As much as I wanted to ignore Major, I knew I wouldn’t. Replying to him meant he’d give me attention, and then I could pretend for a moment that he had feelings for me. That I was worth more. That I was the kind of girl a guy would change for.
Just waking up, I replied, as I sat up in bed.
The text bubble that always popped up when someone was in the middle of replying showed up on the screen, and my stomach did a little flutter thing. He was alone. He was thinking about me.
Yes, I know, I sound pathetic, but I’m being honest here.
Sleepyhead. What time did you go to bed last night?
The better question would be what time did he go to bed last night.

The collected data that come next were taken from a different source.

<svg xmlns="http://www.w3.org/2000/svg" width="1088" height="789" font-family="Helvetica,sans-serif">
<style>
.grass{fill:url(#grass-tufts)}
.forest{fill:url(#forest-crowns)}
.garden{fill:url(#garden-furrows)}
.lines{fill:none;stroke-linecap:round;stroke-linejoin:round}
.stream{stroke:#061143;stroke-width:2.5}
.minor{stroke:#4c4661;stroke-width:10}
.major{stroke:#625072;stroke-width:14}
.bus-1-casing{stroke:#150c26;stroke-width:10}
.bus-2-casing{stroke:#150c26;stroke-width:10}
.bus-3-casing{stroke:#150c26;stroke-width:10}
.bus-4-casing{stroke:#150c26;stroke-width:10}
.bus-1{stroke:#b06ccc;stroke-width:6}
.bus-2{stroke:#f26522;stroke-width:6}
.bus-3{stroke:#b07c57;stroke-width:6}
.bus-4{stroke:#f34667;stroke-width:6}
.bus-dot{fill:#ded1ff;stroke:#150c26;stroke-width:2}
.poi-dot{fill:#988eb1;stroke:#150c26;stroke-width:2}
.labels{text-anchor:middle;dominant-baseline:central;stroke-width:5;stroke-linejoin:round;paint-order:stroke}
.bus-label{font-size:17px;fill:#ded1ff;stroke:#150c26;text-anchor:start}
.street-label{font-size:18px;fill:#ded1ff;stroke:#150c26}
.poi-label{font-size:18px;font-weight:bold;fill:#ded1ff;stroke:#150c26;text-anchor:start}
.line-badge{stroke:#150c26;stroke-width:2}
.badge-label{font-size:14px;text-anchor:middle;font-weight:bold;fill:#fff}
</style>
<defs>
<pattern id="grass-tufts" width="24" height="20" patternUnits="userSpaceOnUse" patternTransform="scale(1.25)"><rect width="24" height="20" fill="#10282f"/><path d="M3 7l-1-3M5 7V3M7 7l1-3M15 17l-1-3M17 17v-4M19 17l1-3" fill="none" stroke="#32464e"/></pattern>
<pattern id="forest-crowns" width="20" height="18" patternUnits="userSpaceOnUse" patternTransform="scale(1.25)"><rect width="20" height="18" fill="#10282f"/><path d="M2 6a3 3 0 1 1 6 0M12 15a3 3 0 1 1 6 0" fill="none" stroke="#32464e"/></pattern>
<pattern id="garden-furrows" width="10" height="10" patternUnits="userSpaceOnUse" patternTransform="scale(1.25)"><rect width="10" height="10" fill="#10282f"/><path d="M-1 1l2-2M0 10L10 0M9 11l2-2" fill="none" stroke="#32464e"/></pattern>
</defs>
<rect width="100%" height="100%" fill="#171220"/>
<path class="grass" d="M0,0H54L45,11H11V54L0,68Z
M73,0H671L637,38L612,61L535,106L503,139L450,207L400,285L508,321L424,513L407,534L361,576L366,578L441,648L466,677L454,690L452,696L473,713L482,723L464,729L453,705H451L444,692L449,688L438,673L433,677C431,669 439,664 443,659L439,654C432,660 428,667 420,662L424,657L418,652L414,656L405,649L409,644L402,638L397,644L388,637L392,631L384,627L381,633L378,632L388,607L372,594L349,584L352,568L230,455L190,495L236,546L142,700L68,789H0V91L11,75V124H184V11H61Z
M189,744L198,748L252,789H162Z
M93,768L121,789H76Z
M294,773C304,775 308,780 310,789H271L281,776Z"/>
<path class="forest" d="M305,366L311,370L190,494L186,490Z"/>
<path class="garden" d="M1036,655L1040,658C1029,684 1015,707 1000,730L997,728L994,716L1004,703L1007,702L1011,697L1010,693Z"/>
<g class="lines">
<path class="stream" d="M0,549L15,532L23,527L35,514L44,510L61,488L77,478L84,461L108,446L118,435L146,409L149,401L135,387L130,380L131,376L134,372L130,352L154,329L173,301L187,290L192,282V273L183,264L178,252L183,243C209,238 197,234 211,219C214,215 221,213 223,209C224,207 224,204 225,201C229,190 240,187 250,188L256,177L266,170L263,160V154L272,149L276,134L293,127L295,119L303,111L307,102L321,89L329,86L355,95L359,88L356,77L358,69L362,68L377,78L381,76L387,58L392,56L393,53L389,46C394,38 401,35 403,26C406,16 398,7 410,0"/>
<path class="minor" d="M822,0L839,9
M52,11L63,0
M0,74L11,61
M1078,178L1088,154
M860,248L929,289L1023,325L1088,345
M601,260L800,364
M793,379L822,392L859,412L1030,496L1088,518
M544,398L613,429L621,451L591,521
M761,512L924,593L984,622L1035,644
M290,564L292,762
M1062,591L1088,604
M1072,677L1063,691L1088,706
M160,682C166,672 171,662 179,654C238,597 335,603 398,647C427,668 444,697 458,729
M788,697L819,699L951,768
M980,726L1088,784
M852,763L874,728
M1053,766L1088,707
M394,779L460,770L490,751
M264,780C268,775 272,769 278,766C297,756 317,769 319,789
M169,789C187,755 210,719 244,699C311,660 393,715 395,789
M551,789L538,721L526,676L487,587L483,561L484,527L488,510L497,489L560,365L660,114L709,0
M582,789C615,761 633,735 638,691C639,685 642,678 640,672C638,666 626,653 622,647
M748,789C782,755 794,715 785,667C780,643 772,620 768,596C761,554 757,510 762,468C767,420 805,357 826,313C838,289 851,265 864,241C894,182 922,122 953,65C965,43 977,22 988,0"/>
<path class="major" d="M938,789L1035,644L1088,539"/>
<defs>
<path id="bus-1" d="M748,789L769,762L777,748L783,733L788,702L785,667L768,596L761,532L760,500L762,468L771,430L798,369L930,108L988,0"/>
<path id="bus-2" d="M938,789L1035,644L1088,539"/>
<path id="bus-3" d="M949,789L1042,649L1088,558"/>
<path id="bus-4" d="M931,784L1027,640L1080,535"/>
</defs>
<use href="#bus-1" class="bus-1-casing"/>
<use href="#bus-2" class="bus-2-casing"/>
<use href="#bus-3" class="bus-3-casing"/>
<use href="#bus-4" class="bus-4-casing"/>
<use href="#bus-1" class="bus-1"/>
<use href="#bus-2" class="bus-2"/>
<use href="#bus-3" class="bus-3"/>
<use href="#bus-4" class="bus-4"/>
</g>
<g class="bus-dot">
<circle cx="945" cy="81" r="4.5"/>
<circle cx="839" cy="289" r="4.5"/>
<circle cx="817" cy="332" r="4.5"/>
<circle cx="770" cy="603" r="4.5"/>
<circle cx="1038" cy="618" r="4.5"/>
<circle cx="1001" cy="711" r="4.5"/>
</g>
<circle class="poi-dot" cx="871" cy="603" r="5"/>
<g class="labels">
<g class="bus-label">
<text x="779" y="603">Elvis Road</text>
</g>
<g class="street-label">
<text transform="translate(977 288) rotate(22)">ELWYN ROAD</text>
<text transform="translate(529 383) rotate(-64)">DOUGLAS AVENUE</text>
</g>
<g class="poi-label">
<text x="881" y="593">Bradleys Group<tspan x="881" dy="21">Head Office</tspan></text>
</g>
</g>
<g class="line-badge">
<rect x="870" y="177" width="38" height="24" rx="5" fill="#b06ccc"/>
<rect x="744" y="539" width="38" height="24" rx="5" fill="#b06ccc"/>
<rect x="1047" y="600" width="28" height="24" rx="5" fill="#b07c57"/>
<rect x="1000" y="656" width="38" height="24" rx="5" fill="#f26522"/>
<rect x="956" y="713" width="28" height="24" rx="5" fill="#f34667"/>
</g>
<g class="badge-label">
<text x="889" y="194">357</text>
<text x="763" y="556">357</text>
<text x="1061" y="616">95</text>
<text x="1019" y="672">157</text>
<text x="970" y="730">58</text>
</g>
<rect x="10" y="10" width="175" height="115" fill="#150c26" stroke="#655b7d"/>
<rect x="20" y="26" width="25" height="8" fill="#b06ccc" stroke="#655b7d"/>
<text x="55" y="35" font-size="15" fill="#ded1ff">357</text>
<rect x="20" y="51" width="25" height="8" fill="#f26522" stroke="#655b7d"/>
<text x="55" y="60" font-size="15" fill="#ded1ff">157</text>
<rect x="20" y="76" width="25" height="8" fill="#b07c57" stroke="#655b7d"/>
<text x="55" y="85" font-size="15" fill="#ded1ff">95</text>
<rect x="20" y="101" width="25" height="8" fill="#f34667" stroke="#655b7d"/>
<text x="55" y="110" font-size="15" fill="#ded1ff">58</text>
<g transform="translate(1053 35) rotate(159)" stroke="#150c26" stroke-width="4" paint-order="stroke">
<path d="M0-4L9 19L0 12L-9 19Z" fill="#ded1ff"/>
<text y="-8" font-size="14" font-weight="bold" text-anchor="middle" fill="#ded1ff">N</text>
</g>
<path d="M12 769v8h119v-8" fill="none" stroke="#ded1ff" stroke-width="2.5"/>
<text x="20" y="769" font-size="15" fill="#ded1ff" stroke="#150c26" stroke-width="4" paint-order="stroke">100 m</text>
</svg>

He hadn’t texted me after eight p.m., and I had too much pride ever to text or call him first. His last text had been distracted, and I assumed he was with someone else.
Late, was my simple response. The truth was, I had sat on my sofa, cuddled up alone under a blanket, watching season three of Gossip Girl and eating popcorn that I would have to run off this morning.
What were you doing up late?
That kind of question always annoyed me. He felt like he could just ask me anything because he knew I’d give him a real answer. but I could never straight-up ask him what he was doing, because I knew I’d only get part of the truth—usually the part that didn’t involve another girl.
Watching TV. I didn’t feel like lying to make him jealous. I had realized long ago that Major didn’t do jealous where I was concerned, which sometimes felt like a slap in the face. Yet another thing I always forgave him for, just because he was so damn nice.
Gossip Girl or Grey’s Anatomy?
He knew my two favorite shows. He remembered everything about me. Which was yet another thing that complicated things for me.
I’m good, he texted, with a winky face. He was the only guy I knew who used emojis. At first, I thought it was weird, but I expected it now. It was just Major being Major. He could make things acceptable that normally weren’t sexy.
Lunch today? Maybe Japanese?
He loved Japanese food.
And I was afraid, maybe just a little, that I loved him.